WHAT TO PRODUCE: Write the next part of the discussion below about whether the Adam and Eve story is literal truth or myth, starting after its final point on expulsion from the garden.

SOURCE DOCUMENT:
┌──

Is this literal truth or a creation myth in your opinion?
I heard a rabbi interviewed once, who was asked that same question, "Is the story literally true?"
His response was classic, "Oh, no! It's MUCH more important than that!".
I'd suggest you present a false dichotomy - myth /= untrue. Myth, in the realms of anthropology and theology, is something that provides a structure for thought, a paradigm.
Wether Adam and Eve are true or Myth is irrelevant. As your reference shows, Mary, that they had a genealogy, ergo, they did exist. The story, as
presented in may holy texts, may be light on detail but specific enough to convey the appropriate meaning. i.e.
- Man was created.
- He was given the task to tend a garden called Eden.
- He was also given a choice - to either obey God and not eat of the tree of knowledge of good and evil, or disobey God and eat of it. The tree itself is a type - e.g. obey and live, or eat and die, not necessarily literally as we may imagine, but figuratively, where the point was obedience.
- He chose to disobey and learnt what evil (in this case - disobedience) was
- He also learnt that there were consequences, too (expulsion from the garden)

└──

DATASET EXTRACT:
┌──

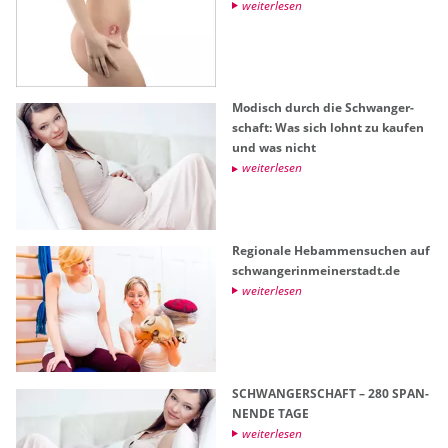
wei­ter­le­sen
Mo­disch durch die Schwan­ger­
schaft: Was sich lohnt zu kau­fen
und was nicht
wei­ter­le­sen
Re­gio­na­le Heb­am­men­su­chen auf
schwan­ge­rin­mei­ner­stadt.de
wei­ter­le­sen
SCHWAN­GER­SCHAFT – 280 SPAN­
NEN­DE TAGE
wei­ter­le­sen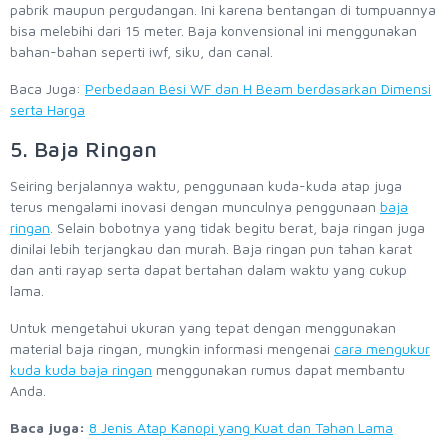
pabrik maupun pergudangan. Ini karena bentangan di tumpuannya
bisa melebihi dari 15 meter. Baja konvensional ini menggunakan
bahan-bahan seperti iwf, siku, dan canal.
Baca Juga:
Perbedaan Besi WF dan H Beam berdasarkan Dimensi
serta Harga
5. Baja Ringan
Seiring berjalannya waktu, penggunaan kuda-kuda atap juga
terus mengalami inovasi dengan munculnya penggunaan
baja
ringan
. Selain bobotnya yang tidak begitu berat, baja ringan juga
dinilai lebih terjangkau dan murah. Baja ringan pun tahan karat
dan anti rayap serta dapat bertahan dalam waktu yang cukup
lama.
Untuk mengetahui ukuran yang tepat dengan menggunakan
material baja ringan, mungkin informasi mengenai
cara mengukur
kuda kuda baja ringan
menggunakan rumus dapat membantu
Anda.
Baca juga:
8 Jenis Atap Kanopi yang Kuat dan Tahan Lama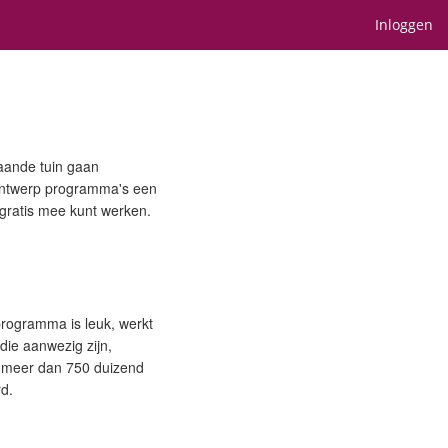
Inloggen
aande tuin gaan
 ontwerp programma's een
 gratis mee kunt werken.
programma is leuk, werkt
 die aanwezig zijn,
s meer dan 750 duizend
rd.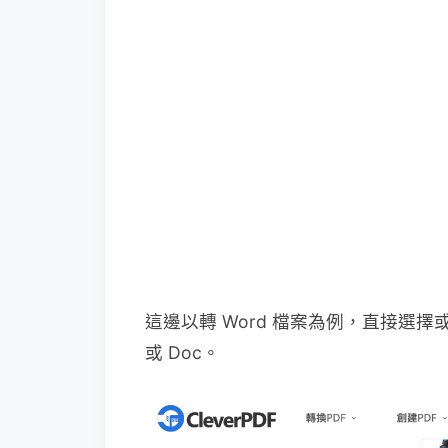
這邊以轉 Word 檔案為例，直接選擇
或 Doc。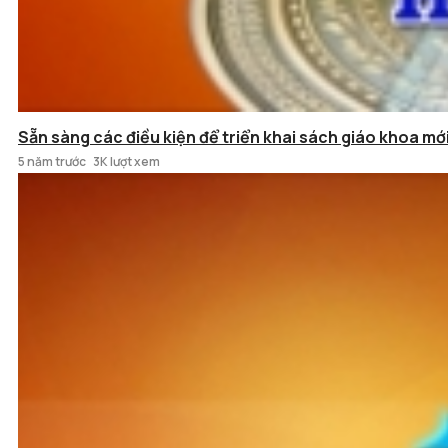
Sẵn sàng các điều kiện để triển khai sách giáo khoa mớ
5 năm trước
3K lượt xem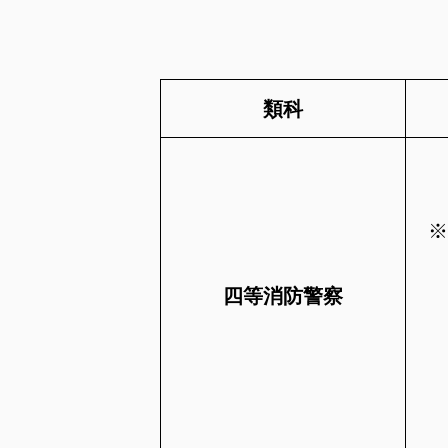
類科
※
四等消防警察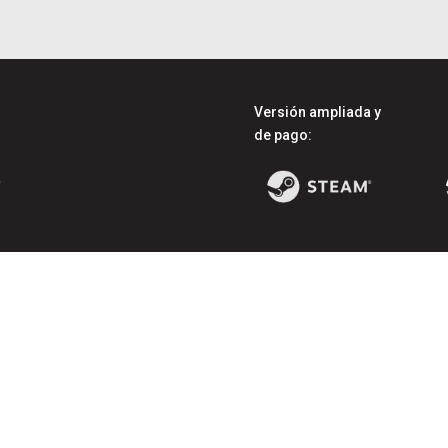
Versión ampliada y
de pago: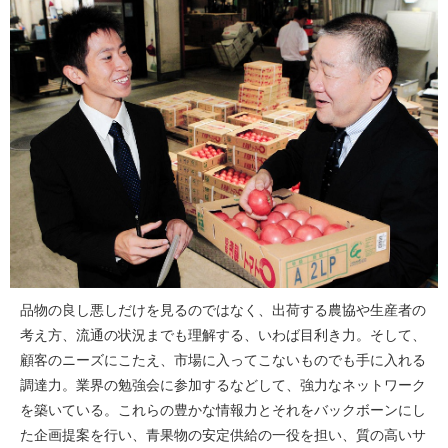
品物の良し悪しだけを見るのではなく、出荷する農協や生産者の
考え方、流通の状況までも理解する、いわば目利き力。そして、
顧客のニーズにこたえ、市場に入ってこないものでも手に入れる
調達力。業界の勉強会に参加するなどして、強力なネットワーク
を築いている。これらの豊かな情報力とそれをバックボーンにし
た企画提案を行い、青果物の安定供給の一役を担い、質の高いサ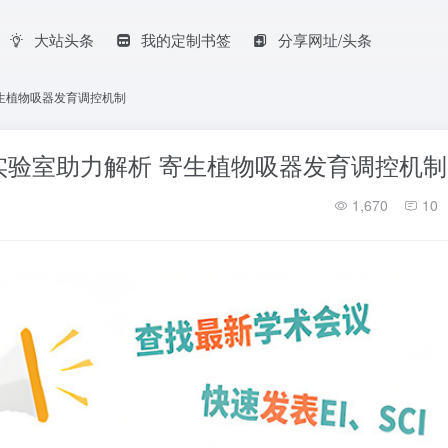
大站头条
我的定制书签
分享网址/头条
生植物吸器发育调控机制
实验室助力解析 寄生植物吸器发育调控机制
1,670
10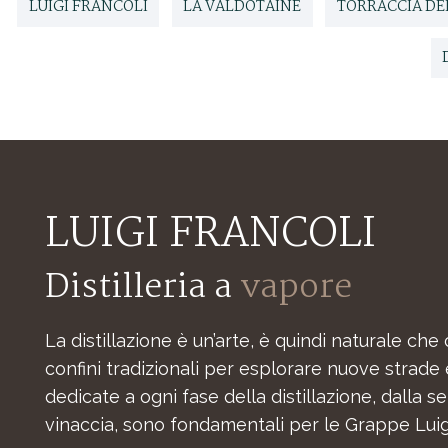
LUIGI FRANCOLI
LA VALDÔTAINE
TORRACCIA DE
LUIGI FRANCOLI
Distilleria a
vapore
La distillazione è un’arte, è quindi naturale che 
confini tradizionali per esplorare nuove strade
dedicate a ogni fase della distillazione, dalla 
vinaccia, sono fondamentali per le Grappe Luigi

└──

EXERCISE RESPONSE:
As Janet has quoted "It's MUCH more important than that!"
Surely, "Man" as we know the species, was not "created" but evolved over millions of years.
Modern Homo-sapiens have been around for around half a million years, or at least that's what I read in a text book at school - which itself was another half a million years ago.
So, at what stage exactly do you consider that "Man" or our ancestors came into being? I suppose technically, from the moment life came about in the primeval swamp.
I didn't say it was more important than truth.
The rabbi was, I think, implying that there are different kinds of truth.
I'd add that there are different means of verification.
Anyone who is religious in this country is likely to be very tired of being taken to task to *prove* one's religion is "true".
I tend to ask my questioners to prove that their children love them, or that the sunset is beautiful...
And here, I'd return again to the difference between logos and mythos.
I didn't want this to become a discussion about which version was true, just interested to know what each person believed at this moment.
For me, I think that the order of events is largely correct although the timespan is truncated. I do not believe it should be taken literally.
I take it as true in the ordinary sense.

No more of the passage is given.